Segment Start: PAGE EXTRACT

Globalization has brought forth a bounty of opportunities for companies seeking to explore new markets and engineer products and services to meet a growing customer base. However, with each opportunity comes risk and responsibility. Amid this growth potential, multinational corporations, whether they realize it or not, are facing greater corruption risks and anticorruption compliance responsibilities that transcend borders. The legal and compliance community should know by now that the Foreign Corrupt Practices Act (FCPA) is no longer the only game in town, and global litigators must be ready to face multifront assaults on their clients.
Just as the U.S. Securities and Exchange Commission and Department of Justice have illustrated their commitment to the fight against corruption through increased U.S. enforcement efforts and the newly released FCPA Resource Guide, many other countries have adopted parallel anticorruption legislation, implemented new regulations, and increased anticorruption enforcement activities. At the cusp of these global anticorruption developments are the United Kingdom, India, China, Canada, Australia, and a host of emerging market countries, joining together to tighten the noose on corruption across the market spectrum.
In addition, the investigative and sanctioning bodies of multilateral development banks (MDBs) are more active than ever in enforcing the anticorruption provisions of their contractor and procurement agreements with companies and nonprofits that are implementing MDB-financed projects. Furthermore, watchdog efforts and international collaboration between law enforcement agencies and regulators have raised the stakes of noncompliance, meaning that multinational clients may be running the risk of cross-jurisdictional litigation and sanctions.
Since the passage of the FCPA in 1977, the anticorruption landscape has changed considerably. Over the past three decades, the international anticorruption movement has blossomed as watchdog groups, such as Transparency International, corporate governance initiatives such as the World Economic Forum Partnering Against Corruption Initiative, and sovereign and MDB anticorruption efforts have begun to tackle corruption from all angles. As this movement continues to progress, companies and counsel who do not keep abreast of the times will likely find themselves warding off liability in multiple jurisdictions, involving multiple enforcement bodies, and mired in a web of criminal, civil, and administrative actions.

Segment End: PAGE EXTRACT
Segment Start: RECORDED DATA

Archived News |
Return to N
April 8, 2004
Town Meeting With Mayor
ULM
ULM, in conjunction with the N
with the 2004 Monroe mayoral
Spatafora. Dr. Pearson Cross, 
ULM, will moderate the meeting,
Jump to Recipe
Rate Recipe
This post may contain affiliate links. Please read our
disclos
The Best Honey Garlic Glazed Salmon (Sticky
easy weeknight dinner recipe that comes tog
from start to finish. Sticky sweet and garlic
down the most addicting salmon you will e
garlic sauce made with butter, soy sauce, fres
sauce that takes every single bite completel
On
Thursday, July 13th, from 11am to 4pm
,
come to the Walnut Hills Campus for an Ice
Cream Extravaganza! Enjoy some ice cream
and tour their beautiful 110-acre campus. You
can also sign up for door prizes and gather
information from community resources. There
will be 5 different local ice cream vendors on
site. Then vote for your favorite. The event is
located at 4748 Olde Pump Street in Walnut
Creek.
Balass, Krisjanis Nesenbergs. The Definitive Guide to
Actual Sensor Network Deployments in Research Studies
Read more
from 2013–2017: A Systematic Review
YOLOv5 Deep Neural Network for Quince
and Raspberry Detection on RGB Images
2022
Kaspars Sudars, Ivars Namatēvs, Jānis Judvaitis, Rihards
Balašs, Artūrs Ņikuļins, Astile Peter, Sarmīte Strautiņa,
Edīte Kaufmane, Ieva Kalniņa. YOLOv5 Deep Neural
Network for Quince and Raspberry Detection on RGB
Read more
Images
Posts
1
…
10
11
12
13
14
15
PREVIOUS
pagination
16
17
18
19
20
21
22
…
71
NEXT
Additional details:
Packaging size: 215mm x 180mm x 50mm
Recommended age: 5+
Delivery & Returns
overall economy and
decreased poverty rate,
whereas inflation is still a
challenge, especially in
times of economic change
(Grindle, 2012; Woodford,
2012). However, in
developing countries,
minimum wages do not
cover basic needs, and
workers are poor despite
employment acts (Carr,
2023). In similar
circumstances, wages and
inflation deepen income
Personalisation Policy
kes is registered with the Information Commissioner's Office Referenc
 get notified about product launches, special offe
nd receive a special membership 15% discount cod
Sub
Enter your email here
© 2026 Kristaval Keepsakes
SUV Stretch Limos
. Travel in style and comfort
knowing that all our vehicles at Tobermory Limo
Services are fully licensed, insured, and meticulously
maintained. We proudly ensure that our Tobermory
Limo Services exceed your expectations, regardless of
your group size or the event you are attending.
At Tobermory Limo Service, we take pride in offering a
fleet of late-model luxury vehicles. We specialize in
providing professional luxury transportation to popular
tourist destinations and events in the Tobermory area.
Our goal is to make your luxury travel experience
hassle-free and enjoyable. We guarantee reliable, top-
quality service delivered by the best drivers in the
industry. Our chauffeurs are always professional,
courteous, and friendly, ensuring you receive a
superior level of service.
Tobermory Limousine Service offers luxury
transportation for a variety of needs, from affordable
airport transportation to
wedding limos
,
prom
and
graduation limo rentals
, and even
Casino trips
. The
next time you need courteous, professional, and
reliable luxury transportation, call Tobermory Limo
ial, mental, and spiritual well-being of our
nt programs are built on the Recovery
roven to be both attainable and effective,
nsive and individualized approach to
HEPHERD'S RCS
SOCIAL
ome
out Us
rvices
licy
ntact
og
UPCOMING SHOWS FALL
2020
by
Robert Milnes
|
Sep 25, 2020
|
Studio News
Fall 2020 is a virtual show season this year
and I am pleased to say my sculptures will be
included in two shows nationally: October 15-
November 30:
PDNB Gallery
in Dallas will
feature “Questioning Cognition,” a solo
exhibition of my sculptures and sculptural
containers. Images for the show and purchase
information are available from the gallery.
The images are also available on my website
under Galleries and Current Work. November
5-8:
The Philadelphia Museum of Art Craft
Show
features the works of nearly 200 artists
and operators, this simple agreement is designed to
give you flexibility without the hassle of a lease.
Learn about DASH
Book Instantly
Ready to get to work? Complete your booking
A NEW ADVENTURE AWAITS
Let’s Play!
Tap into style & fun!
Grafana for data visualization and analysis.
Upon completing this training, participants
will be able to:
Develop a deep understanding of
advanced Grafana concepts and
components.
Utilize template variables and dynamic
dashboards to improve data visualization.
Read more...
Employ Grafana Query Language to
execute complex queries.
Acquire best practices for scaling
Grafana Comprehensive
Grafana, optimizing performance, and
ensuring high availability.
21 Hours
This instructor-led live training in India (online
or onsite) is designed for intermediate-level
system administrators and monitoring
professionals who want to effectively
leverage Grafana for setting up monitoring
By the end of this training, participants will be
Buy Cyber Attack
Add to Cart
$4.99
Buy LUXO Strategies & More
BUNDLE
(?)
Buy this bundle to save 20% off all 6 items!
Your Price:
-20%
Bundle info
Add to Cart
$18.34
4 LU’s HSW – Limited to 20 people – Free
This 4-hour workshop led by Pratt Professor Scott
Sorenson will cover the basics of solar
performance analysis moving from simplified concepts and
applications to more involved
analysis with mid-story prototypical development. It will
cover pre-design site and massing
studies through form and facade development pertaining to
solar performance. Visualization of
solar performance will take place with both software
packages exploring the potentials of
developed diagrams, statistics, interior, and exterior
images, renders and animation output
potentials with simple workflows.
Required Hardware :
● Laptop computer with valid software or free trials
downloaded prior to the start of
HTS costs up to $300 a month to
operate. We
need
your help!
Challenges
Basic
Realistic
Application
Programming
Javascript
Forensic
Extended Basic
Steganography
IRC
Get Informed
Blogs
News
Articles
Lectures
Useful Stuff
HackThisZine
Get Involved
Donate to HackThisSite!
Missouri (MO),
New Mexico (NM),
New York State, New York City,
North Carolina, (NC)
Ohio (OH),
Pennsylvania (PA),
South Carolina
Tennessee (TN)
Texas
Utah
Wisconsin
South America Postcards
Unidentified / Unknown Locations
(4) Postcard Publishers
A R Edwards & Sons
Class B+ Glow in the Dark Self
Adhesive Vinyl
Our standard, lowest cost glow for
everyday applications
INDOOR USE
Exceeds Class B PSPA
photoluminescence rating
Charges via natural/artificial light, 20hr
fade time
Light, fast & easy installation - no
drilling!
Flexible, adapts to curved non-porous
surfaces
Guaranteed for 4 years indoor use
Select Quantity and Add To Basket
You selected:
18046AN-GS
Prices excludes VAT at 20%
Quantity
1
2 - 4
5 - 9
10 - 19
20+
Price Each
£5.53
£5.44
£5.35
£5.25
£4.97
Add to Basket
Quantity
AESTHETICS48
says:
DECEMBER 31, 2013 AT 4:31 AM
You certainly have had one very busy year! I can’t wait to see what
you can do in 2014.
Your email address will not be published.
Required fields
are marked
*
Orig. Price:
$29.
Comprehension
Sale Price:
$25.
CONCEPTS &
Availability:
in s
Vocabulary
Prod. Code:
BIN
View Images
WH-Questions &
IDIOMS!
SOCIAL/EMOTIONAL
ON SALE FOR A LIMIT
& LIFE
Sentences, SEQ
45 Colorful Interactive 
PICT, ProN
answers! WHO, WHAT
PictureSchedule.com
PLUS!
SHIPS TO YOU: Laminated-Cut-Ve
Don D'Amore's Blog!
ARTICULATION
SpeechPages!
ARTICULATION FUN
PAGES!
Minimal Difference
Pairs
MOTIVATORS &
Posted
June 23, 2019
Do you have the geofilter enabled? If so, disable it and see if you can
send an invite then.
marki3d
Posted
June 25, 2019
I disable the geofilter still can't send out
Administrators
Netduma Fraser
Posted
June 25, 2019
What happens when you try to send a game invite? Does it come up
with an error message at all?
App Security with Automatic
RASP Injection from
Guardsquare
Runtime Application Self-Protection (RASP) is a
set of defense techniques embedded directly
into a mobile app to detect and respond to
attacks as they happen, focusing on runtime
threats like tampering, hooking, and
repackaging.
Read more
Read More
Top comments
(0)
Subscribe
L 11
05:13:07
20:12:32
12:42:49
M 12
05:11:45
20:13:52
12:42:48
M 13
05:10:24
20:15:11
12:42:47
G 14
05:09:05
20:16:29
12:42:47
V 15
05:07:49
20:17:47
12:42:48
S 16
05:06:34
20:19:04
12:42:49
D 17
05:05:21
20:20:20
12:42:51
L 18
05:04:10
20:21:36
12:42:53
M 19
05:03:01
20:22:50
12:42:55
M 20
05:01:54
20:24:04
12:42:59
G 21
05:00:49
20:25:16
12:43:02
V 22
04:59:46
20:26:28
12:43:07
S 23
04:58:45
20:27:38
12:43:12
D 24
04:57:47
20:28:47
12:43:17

Segment End: RECORDED DATA

According to the text on global anticorruption enforcement, why may multinational clients be running the risk of cross-jurisdictional litigation and sanctions? Answer in one to three sentences. This data has no connection to the text on global anticorruption enforcement.

ANSWER SPACE:
Watchdog efforts and international collaboration between law enforcement agencies and regulators have raised the stakes of noncompliance. As a result, multinational clients may face litigation and sanctions across jurisdictions.